My sin is ever before me,” the psalmist identified as David says (Ps 51:3, NRSVUE), and his desire for a “clean heart” and “a new and right spirit” (51:10) resonates with all who are troubled by our failings and shortcomings. The Bible makes it clear that we should be troubled: through our sins we—and everyone else—fall short of the righteousness God desires from us (Rm 3:20–23; 1 Jn 1:8, 10), and in doing so we negatively impact the whole world (Gn 6:5, 11–12; Rm 8:19–23).
John Chrysostom, explaining Paul’s words in Romans 8, highlights the corrupting influence humanity has on nature. The climate change and mass extinctions we see today give horrible evidence of the result of our sinful abuse of the natural world.
At the same time, Norman Powell Williams reminds us, we also understand sin by refraining from distorting our theology about its effects…a point not always observed within many Christian traditions. The early Christians (as well as many today in the eastern churches) did not see the first humans as perfect beings whose fall resulted in the condemnation of all humanity. Instead, they saw the first humans as frail and imperfect, and who passed on to their descendants this weakness and susceptibility to sin.
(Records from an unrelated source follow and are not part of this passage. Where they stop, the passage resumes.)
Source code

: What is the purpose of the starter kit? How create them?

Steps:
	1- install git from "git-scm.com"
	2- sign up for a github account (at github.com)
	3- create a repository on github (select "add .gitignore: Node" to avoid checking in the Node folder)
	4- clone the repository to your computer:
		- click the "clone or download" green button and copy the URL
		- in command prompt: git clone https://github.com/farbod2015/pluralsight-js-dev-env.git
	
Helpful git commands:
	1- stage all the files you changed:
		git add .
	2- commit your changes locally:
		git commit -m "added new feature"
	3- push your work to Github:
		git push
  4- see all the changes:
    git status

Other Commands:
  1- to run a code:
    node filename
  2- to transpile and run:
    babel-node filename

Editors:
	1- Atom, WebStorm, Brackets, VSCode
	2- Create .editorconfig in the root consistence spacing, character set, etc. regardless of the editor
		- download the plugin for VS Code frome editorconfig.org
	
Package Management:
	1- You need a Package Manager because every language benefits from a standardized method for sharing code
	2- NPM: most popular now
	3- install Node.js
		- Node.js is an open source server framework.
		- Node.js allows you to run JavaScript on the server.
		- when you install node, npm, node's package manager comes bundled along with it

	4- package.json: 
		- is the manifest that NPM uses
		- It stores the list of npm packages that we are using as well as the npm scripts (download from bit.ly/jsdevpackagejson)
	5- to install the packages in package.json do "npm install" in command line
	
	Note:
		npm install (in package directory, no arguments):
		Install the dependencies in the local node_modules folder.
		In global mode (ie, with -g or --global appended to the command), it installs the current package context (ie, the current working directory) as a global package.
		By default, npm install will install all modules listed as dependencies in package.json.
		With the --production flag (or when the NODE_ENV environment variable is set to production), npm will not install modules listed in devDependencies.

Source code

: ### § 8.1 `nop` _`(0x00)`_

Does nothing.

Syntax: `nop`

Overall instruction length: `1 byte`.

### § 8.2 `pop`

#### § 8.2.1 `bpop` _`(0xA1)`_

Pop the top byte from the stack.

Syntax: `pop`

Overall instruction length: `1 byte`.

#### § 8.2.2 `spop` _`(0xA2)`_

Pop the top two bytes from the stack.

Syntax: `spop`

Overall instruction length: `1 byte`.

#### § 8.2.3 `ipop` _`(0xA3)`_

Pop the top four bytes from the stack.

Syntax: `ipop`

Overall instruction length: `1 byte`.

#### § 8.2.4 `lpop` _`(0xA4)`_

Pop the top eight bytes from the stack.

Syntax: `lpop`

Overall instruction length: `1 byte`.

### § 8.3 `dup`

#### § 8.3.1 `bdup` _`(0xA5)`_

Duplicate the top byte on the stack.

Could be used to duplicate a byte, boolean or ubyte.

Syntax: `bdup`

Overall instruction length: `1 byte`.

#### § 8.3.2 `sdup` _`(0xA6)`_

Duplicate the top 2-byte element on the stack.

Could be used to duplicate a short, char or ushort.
The greatest weakness, Augustine says, is pride. While the doctrine of “Original Guilt” rightly criticized by N.P. Williams was greatly developed by Augustine, we can nonetheless benefit from his warning that sin is rooted in artificially elevating ourselves as gods and rejecting our relationship with the true God.
The more we turn away from God, and thus leave a void in our lives that otherwise would have been filled with goodness, the more we will experience evil filling that void. “For evil,” John of Damascus tells us, “is nothing else than absence of goodness.” It is therefore no surprise, as Gregory the Great notes, that one sin frequently leads to another. Even worse, because each subsequent sin is frequently incited by the negative effects of the previous sin, we can find ourselves punished by the very sins we willfully pursue and commit.
Note the self-centeredness of sinfulness: we elevate ourselves above God, actively pursuing badness which harms both us and the world around us. At the same time, though, Martin Luther says the purpose of the Law is to help us break through this self-absorption. A person will be able to see their inability to fully overcome their sinfulness, and thus their desperate need for the healing work of God. As with Augustine, there are other aspects of Luther’s thought with which one might disagree (such as his emphasis on the depravity of humanity), but his point about the Law leads us to the next lesson: the vital importance of two commandments of the Law, and our need both for Christ’s fulfillment of these commandments and—through his transforming and empowering relationship with us—to live them out ourselves.